Pai de ré por racismo imita macaco após filha voltar para a Argentina

Menos de 24 horas depois da chegada da influenciadora e advogada argentina Agostina Páez à província de Santiago del Estero, uma nova polêmica envolvendo a família ganhou repercussão local.

O pai dela, o empresário Mariano Páez, foi filmado durante a madrugada em um bar do centro da cidade fazendo gestos semelhantes aos de um macaco e dizendo que sente “asco pelo Estado”.

As imagens foram divulgadas por um site local e mostram o empresário em uma saída noturna acompanhado da companheira. Em determinado momento, ele grita e imita um macaco — o mesmo gesto que levou a filha a ser acusada de injúria racial no Brasil, após um episódio ocorrido em um bar no Rio de Janeiro.

Além desse vídeo, também circulou outra gravação em que o empresário afirma que foi ele quem pagou a fiança para que a filha responda ao processo em liberdade e que não recebeu dinheiro público.

Na gravação, ele diz: “Eu tenho asco do Estado. Não vivo da política. Sou empresário, milionário e agiota. E narco…”, afirma, cercado por outras pessoas.

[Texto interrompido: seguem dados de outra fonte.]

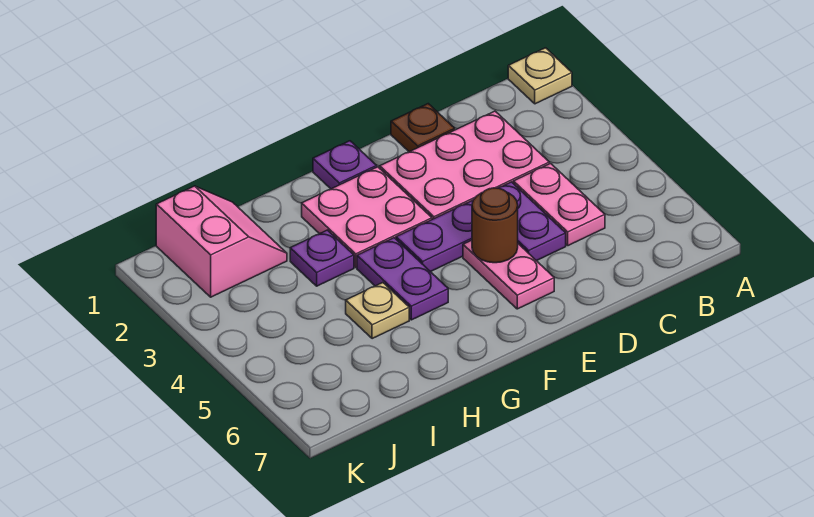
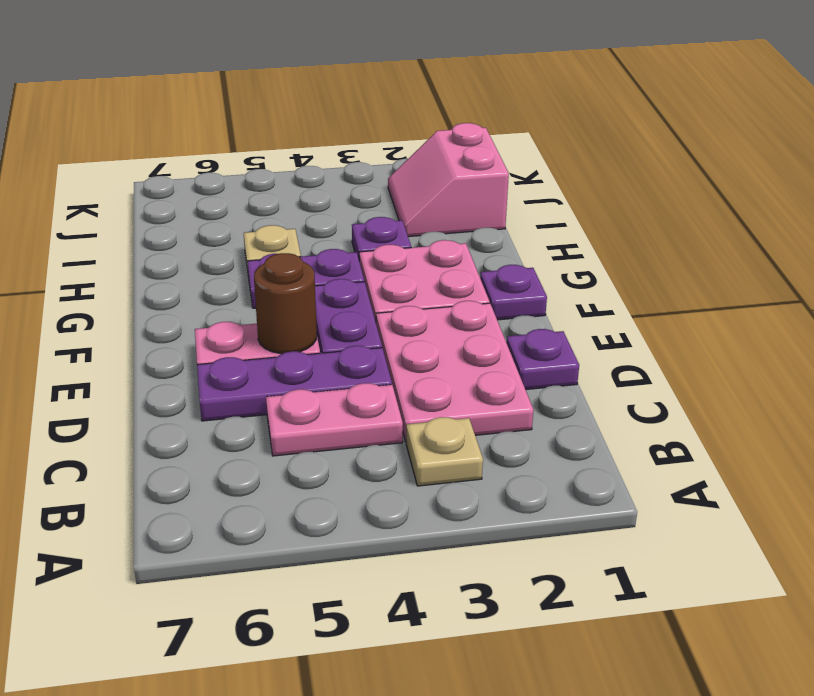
tan 1x1 plate [508,48,572,104] -> tan 1x1 plate moved to [406,417,483,486]
brown 1x1 plate [391,104,455,152] -> purple 1x1 plate [506,329,579,390]
purple 1x2 plate [499,182,566,261] -> purple 1x3 plate [197,346,392,421]
pink 2x2 slope [156,186,287,297] -> pink 2x2 slope turned to [388,123,509,237]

De acordo com o jornal argentino “La Nación”, Mariano Páez afirmou, em entrevista, que os vídeos teriam sido criados com o uso de inteligência artificial. No entanto, minutos depois, sua filha publicou uma declaração nas redes sociais, distanciando-se das atitudes do pai e confirmando a autenticidade das imagens.

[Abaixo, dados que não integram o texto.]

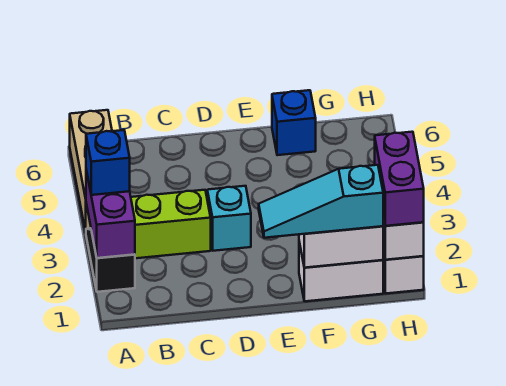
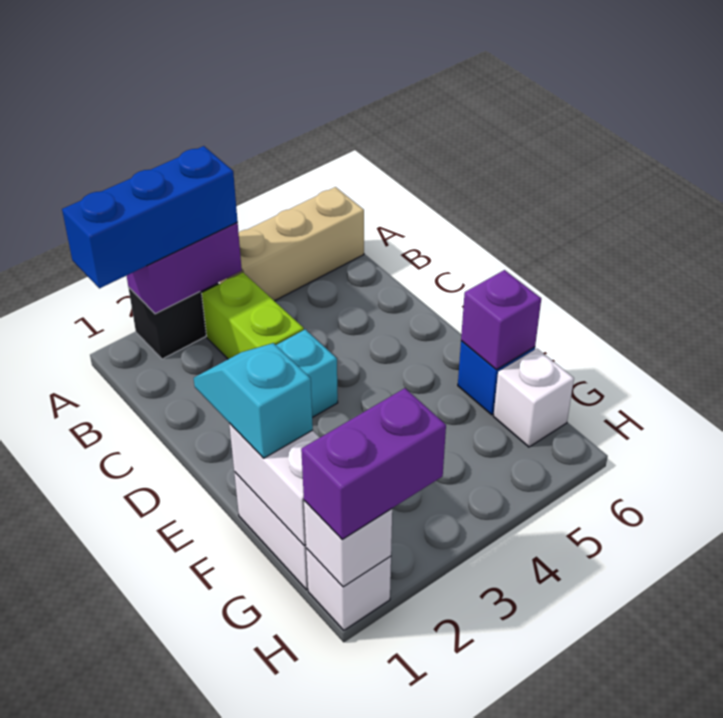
blue 1x1 brick [86,130,130,195] -> blue 1x3 brick [62,146,238,288]
cyan 1x3 slope [259,165,383,238] -> cyan 1x2 slope [194,343,313,458]
none -> purple 1x1 brick [461,270,541,369]
none -> white 1x1 brick [493,349,574,447]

Em nota, Agostina afirmou que repudia e lamenta o comportamento do empresário.

“Eu assumo o que é meu: reconheci meus erros, pedi desculpas e enfrentei as consequências. Mas só posso responder pelas minhas próprias ações”, declarou.

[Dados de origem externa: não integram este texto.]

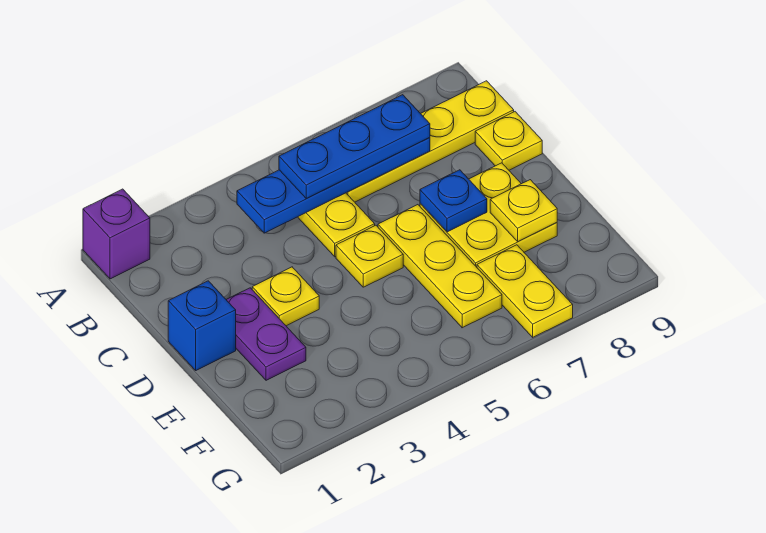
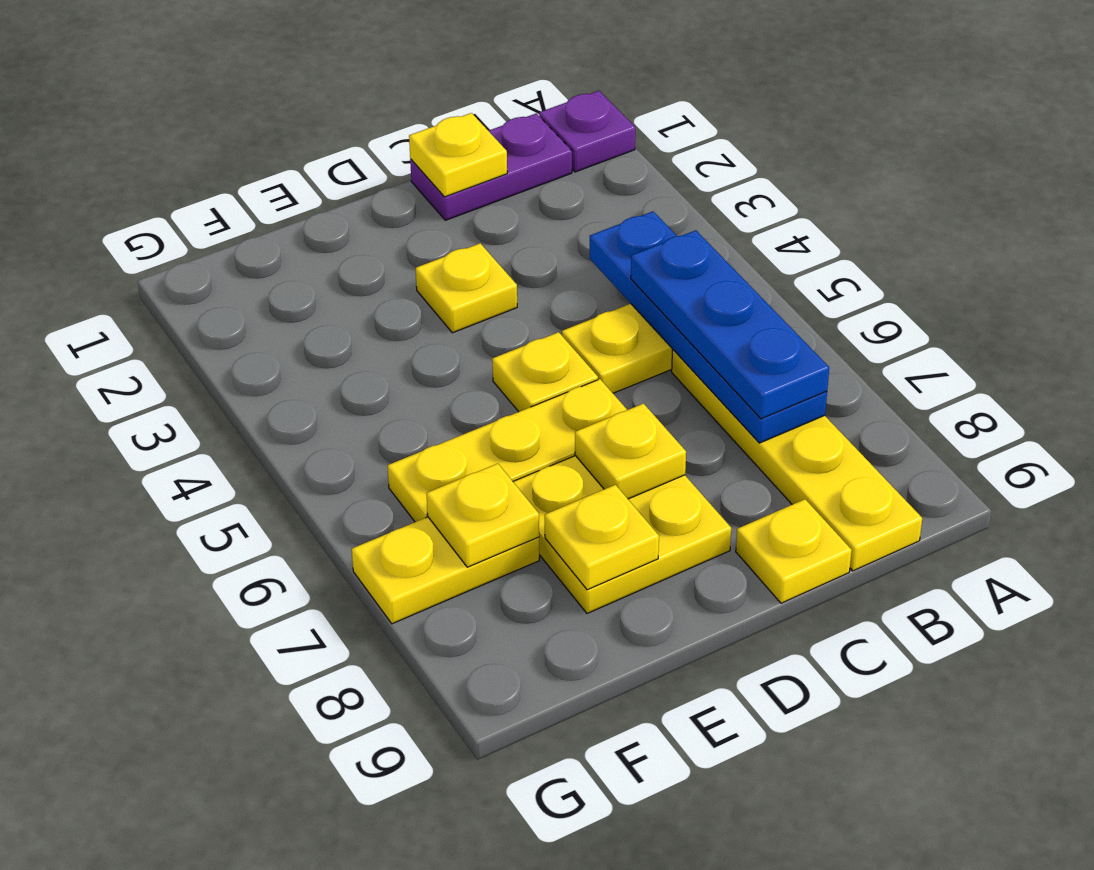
purple 1x1 brick [83,189,150,279] -> purple 1x1 plate [539,91,635,172]
none -> yellow 1x1 plate [409,113,507,197]
blue 1x1 brick [168,281,236,370] -> none
purple 1x2 plate [226,288,306,380] -> purple 1x2 plate moved to [410,113,572,220]
blue 1x1 plate [420,170,487,232] -> yellow 1x1 plate [575,404,686,499]
none -> yellow 1x1 plate [426,464,539,567]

A advogada encerra o pronunciamento afirmando que está em processo de reconstrução após dois meses difíceis e agradece o apoio recebido.

Na terça-feira (31/03), dois meses depois, o MPRJ (Ministério Público do Estado do Rio de Janeiro) obteve a manutenção das medidas cautelares impostas à turista argentina. A decisão foi tomada pela 37ª Vara Criminal da Capital, onde tramita o processo decorrente de denúncia apresentada em fevereiro pela Promotoria de Justiça de Investigação Penal Territorial da Zona Sul e Barra da Tijuca.

Após um pedido feito pela Defesa de Agostina Páez, o TJRJ (Tribunal de Justiça do Rio de Janeiro) concedeu um Habeas Corpus à argentina, permitindo que ela deixasse o país, mediante o pagamento de um caução no valor de R$ 97 mil.